Sneed agitó una mano en el aire para pedir más datos.
—¿Qué receta?
—Propra —dijo Turman—. Tomaba propra, ¿no? Y a ti te preocupaba que la prensa descubriese que habías estado medicándote.
Donald asintió.
—A Helen le preocupaba. Temía que la gente se enterase de que estaba tomando algo para… controlar pensamientos extraños. Las pastillas me ayudaban a olvidarlos, me mantenían sereno. Así podía estudiar la Orden sin ver más que las palabras que contenía y no sus implicaciones. No sentía miedo. —Volvió la mirada hacia su hermana. Al fin comprendía por qué se había negado a tomar la medicación. Quería el miedo. De algún modo lo necesitaba, porque la hacía sentir más humana.
—Recuerdo que me hablaste de que tomaba medicación —dijo Turman—. Estábamos en aquella librería…

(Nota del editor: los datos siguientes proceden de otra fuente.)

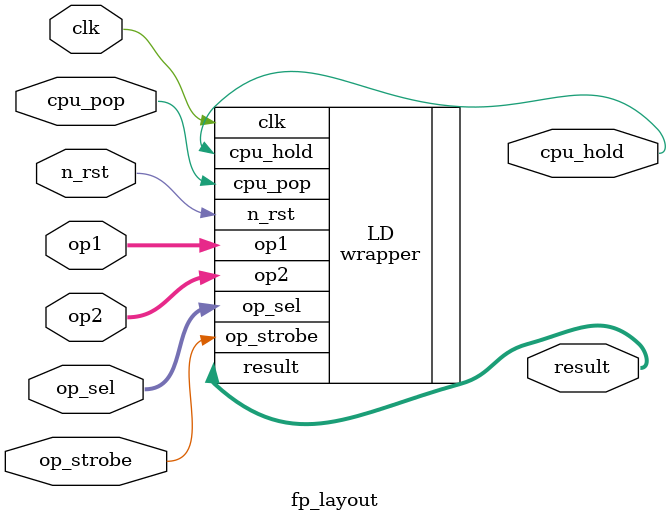
<source format=sv>
module fp_layout (
  input wire clk,
  input wire n_rst,
  input wire [31:0] op1,
  input wire [31:0] op2,
  input wire [2:0] op_sel,
  input wire op_strobe,
  input wire cpu_pop,
  output wire cpu_hold,
  output reg [31:0] result
);

wrapper LD (
  .clk(clk),
  .n_rst(n_rst),
  .op1(op1),
  .op2(op2),
  .op_sel(op_sel),
  .op_strobe(op_strobe),
  .cpu_pop(cpu_pop),
  .cpu_hold(cpu_hold),
  .result(result)
);
endmodule

</source>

—¿Recuerda la dosis? —preguntó Sneed—. ¿Durante cuánto tiempo la tomó?
—Comencé a hacerlo cuando me dieron la Orden para leerla. —Estudió a Turman en busca de cualquier indicio en su expresión, pero no encontró ninguno—. Creo que fue dos o tres años antes de la convención. La tomé prácticamente todos los días hasta entonces. —Se volvió hacia Sneed—. Me habrían quedado algunas pastillas durante la orientación si no las hubiera perdido en la colina aquel día. Creo que me caí. Recuerdo haberme caído…
Sneed se volvió hacia Turman.
—No hay forma de saber qué complicaciones podrían presentarse. Victor se cuidó mucho de permitir que el personal administrativo tuviese acceso a psicotrópicos. Se le hicieron pruebas a todo el mundo.
—A mí no —afirmó Donald.
Sneed se volvió hacia él.
—A todos.
—A él no. —Turman estudió la superficie de la cápsula—. Hubo un cambio de planes en el último momento. Un intercambio. Yo respondí por él. Y si había estado comprando los fármacos a nombre de su hermana, no aparecería nada en su historial médico.
—Hay que contárselo a Erskine —apuntó Sneed—. Podría trabajar con él. Tal vez podamos encontrar una nueva fórmula. Esto podría explicar los casos de inmunidad que se han dado en algunos silos. —Dio la espalda a la cápsula, como si tuviese que regresar a su despacho.
Turman miró a Donald.
—¿Necesitas estar más tiempo aquí abajo?
Donald estudió a su hermana un momento. Quería despertarla, hablar con ella. Tal vez pudiese bajar alguna otra vez, sólo de visita.
—Me gustaría poder volver alguna vez —dijo.
—Ya veremos.
Turman rodeó la cápsula, le puso una mano en el hombro y le dio un leve apretón en señal de simpatía. Se lo llevó hacia la puerta y Donald no miró atrás, no buscó el nuevo nombre de su hermana en la pantalla. No le importaba. Sabía quién era y para él siempre sería Charlotte. Eso nunca cambiaría.
—Has hecho bien —dijo Turman—. Esto es bueno. —Salieron al pasillo y cerró la puerta—. Puede que hayas dado con la razón por la que Victor estaba tan obsesionado con ese informe tuyo.
—¿Ah, sí? —Donald no veía la relación.
—No estaba interesado en lo que escribiste —afirmó Turman—. Yo creo que le interesabas tú.